El esposo, llevado de la cólera, no pudo evitar formular un deseo mudo. 

-Los hombres -dijo para sí mismo- hemos venido al mundo a padecer. ¡Maldita sea la morcilla! ¡Ojalá se te quede colgada de la nariz!

El pensamiento se hizo realidad y la morcilla quedó adherida a la nariz de la mujer, lo cual impedía a la señora hablar tranquilamente. 

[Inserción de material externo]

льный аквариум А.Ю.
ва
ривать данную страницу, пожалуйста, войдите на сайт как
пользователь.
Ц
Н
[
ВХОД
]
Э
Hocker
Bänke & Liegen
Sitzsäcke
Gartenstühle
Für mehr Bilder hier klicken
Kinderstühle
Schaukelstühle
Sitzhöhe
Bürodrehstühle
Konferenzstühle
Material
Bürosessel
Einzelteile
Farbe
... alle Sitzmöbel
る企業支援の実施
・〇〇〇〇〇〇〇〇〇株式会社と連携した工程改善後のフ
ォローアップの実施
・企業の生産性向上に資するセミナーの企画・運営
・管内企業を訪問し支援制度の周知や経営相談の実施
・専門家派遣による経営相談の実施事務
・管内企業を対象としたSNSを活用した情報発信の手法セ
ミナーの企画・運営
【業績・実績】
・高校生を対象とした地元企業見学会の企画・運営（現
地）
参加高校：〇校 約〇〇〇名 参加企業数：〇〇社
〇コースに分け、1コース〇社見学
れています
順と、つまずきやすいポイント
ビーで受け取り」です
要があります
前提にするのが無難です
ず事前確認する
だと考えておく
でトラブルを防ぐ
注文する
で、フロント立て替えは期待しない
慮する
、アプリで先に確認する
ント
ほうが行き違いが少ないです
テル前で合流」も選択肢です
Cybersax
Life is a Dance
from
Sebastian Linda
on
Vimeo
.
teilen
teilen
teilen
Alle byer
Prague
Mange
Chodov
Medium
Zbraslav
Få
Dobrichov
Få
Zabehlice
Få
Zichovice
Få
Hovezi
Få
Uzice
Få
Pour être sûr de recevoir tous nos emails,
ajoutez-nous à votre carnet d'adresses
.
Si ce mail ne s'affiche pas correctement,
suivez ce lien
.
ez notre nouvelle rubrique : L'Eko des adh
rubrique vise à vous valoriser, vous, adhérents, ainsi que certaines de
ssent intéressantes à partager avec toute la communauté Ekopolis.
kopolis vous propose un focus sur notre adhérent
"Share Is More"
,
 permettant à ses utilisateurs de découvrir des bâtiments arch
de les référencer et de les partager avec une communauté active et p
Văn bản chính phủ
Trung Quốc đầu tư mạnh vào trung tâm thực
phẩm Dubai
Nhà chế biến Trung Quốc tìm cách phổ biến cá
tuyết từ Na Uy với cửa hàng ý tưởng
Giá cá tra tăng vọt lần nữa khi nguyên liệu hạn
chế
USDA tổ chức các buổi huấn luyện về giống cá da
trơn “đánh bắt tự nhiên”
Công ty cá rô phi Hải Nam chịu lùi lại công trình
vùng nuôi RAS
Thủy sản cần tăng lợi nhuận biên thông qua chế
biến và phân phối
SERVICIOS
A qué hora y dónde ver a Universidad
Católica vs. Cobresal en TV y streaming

Al verla, el leñador pensó:

-Ya podría, con el deseo que me queda, convertirme de una vez en Rey. Pero hay que pensar qué tristeza tendría la Reina cuando, al sentarse en su trono, se viera con la nariz más larga que una vara. Voy a ver qué dice y que decida ella si prefiere convertirse en una gran Princesa y conservar esa horrible nariz o quedarse de simple leñadora con una nariz como las demás personas.

La esposa del leñador prefirió recuperar su nariz y ser pobre y bonita, que no ser una Reina fea y desagradable. Así que el leñador pidió su tercer deseo para que la morcilla se desprendiera de la nariz de su mujer. 

De esta forma no cambió de estado, no llenó su bolsa de monedas y fue feliz de emplear el deseo que le quedaba para volver a su mujer a su primitivo estado.